Legge di Bilancio, settimana di sciopero contro la manovra economica

Da Nord a Sud i lavoratori dell’Istruzione, compresa univerità e ricerca incrociano le braccia per dire no a un provvedimento che accorpa le istituzioni scolastiche autonome e disattende le promesse elettorali su pensioni, precari e fisco

Settimana di mobilitazione nel mondo dell’istruzione e della ricerca. Flc Cgil e Uil scuola Rua hanno indetto lo sciopero generale regionale dei lavoratori della scuola, statale e paritaria, della formazione professionale, dell’università, degli enti di ricerca e dell’Afam: l’Alta formazione artistica e musicale, che comprende conservatori, scuole di danza e accademie delle belle arti. I lavoratori di scuola, università e ricerca protestano contro la prima legge di bilancio del governo Meloni che accorpa le istituzioni scolastiche autonome e disattende le promesse elettorali su pensioni, precari e fisco. Fino al 16 dicembre, nelle varie realtà territoriali i lavoratori aderenti ai due sindacati confederali che hanno proclamato la mobilitazione incroceranno le braccia.

Motivi della protesta

Per la scuola, è il contenuto l’articolo 99 del disegno di legge di Bilancio per il 2023 a tenere banco. Il ministero dell’Economia, approfittando del calo demografico che porterà gli alunni delle statali a ridursi di un milione e 300mila unità entro il 2034, taglierà 634 istituti scolastici autonomi. Cancellando dai rispettivi organici altrettanti dirigenti scolastici e Dsga (i Direttori dei servizi amministrativi), una volta conosciuti come segretari scolastici. Ma rendendo ancora più complessa la gestione di quelle scuole che gestiscono decine di plessi scolastici in più comuni. Perché il taglio delle scuole autonome si effettua smembrando gli istituti con meno alunni e accorpandone i plessi agli istituti del circondario.
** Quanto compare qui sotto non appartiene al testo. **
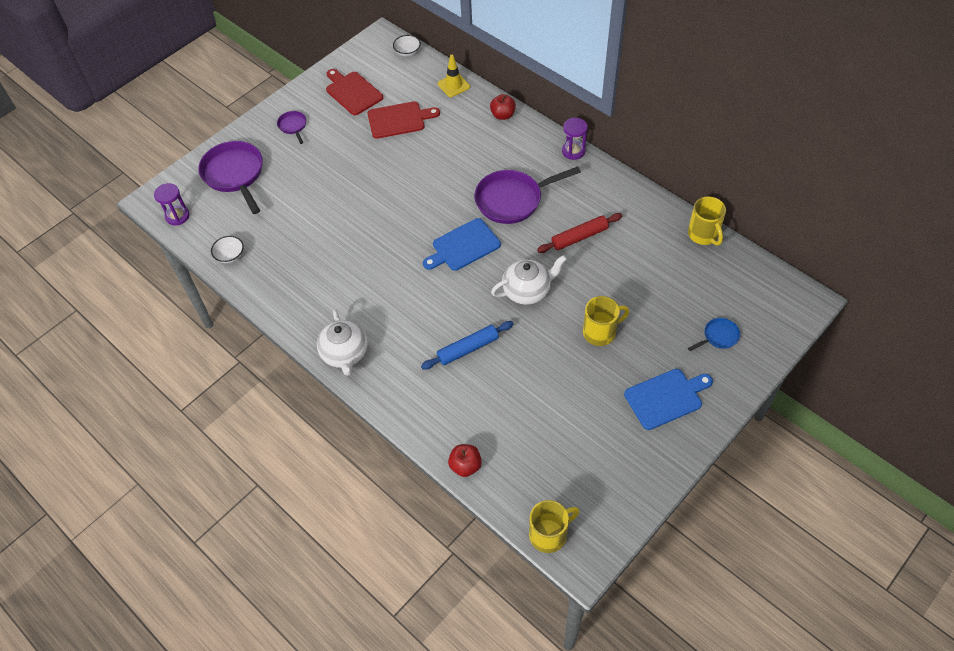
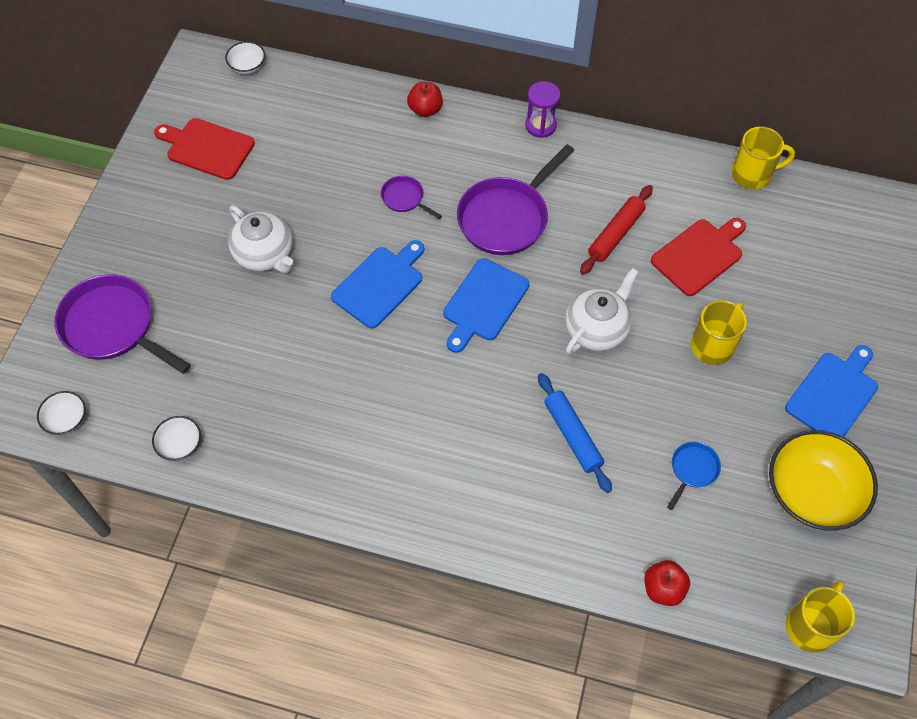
camera: 30 degrees left, 5 degrees up
purple hourglass [154,183,190,225] -> white bowl [37,391,86,435]
purple pan [277,111,306,144] -> purple pan moved to [381,176,442,219]
white teapot [317,309,368,376] -> white teapot moved to [228,206,293,273]
red cutting board [367,101,440,139] -> red cutting board moved to [651,218,746,296]
blue rolling pin [421,321,514,369] -> blue rolling pin turned 60 degrees counterclockwise [538,373,612,493]
yellow traffic cone [438,55,470,97] -> none
yellow mug [688,197,726,246] -> yellow mug turned 45 degrees counterclockwise [732,127,795,189]
blue pan [688,318,740,351] -> blue pan moved to [667,442,721,510]
none -> blue cutting board [331,240,424,329]
none -> yellow bowl [769,430,878,531]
In altre parole, gli oltre 40mila plessi scolastici funzionanti in Italia oggi, probabilmente, resteranno tali. Ma andranno suddivisi tra un numero minore di istituti autonomi, facendone crescere la complessità di gestione. Già oggi esistono scuole con oltre 20 plessi in più comuni. E nei prossimi anni la situazione potrebbe peggiorare.

Autonomia differenziata

“Diciamo no a qualsiasi forma di precariato e di autonomia differenziata“, dichiarano i sindacati. Quest’ultima è una delle ragioni che porteranno in piazza i lavoratori della scuola e non solo. Il progetto di legge Calderoli-Tucciarelli intende pressare il pedale dell’acceleratore sull’autonomia differenziata, possibilità offerta dall’articolo 116 della Costituzione. I lavoratori della scuola temono che possa venire meno l’unitarietà del sistema nazionale d’istruzione per come lo conosciamo adesso. E che le regioni più povere debbano accontentarsi, come avviene per la sanità, di un sistema scolastico meno efficiente rispetto a quello delle regioni settentrionali. Il personale della scuola potrebbe passare alle dipendenze delle Regioni. La riforma prevede la definizione di livelli essenziali delle prestazioni (Lep) da garantire in tutte le regioni. Garantite le quali, per le regioni più “ricche” sarà possibile andare oltre lasciando indietro chi ha di meno. Saranno le stesse Regioni a presentare una proposta che percorra vie di maggiore autonomia. Sarà poi il governo a vagliarne i contenuti e a deliberare definitivamente sul tema.